**EXERCISE**
From the listing below, copy only the lines running from the line that contains "View All Ottoman Beds" to the line that contains "Attachments", both included.

**EXERCISE INPUTS**
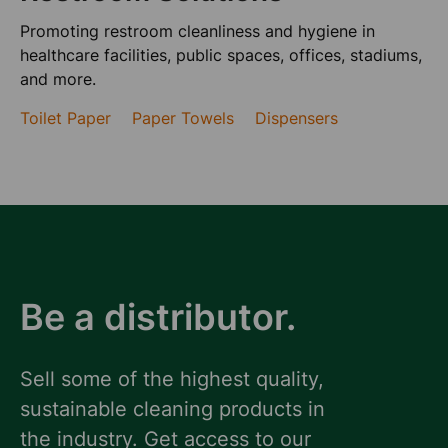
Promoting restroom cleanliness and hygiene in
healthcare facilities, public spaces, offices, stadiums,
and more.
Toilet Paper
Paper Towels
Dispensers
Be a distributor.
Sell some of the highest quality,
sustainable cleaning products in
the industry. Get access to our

--

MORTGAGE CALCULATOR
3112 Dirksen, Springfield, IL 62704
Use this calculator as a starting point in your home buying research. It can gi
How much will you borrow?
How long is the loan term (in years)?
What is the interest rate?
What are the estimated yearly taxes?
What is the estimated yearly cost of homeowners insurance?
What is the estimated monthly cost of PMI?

---

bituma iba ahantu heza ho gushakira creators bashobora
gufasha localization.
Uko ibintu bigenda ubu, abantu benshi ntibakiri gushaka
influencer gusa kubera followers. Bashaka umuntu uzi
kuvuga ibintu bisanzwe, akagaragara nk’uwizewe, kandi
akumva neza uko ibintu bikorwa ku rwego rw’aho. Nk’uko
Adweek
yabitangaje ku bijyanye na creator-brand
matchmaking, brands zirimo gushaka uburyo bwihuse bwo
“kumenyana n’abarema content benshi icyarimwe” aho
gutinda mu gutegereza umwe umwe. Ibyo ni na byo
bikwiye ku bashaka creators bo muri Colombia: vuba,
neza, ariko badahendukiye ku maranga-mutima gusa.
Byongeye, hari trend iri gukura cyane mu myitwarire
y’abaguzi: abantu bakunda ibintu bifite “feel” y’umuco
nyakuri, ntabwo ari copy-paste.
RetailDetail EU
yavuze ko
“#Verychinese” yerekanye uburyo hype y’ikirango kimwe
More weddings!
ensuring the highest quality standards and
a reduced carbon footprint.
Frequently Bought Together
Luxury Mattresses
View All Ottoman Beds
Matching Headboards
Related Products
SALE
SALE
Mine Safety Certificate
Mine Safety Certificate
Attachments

**ANSWER FOR THE TASK**
View All Ottoman Beds
Matching Headboards
Related Products
SALE
SALE
Mine Safety Certificate
Mine Safety Certificate
Attachments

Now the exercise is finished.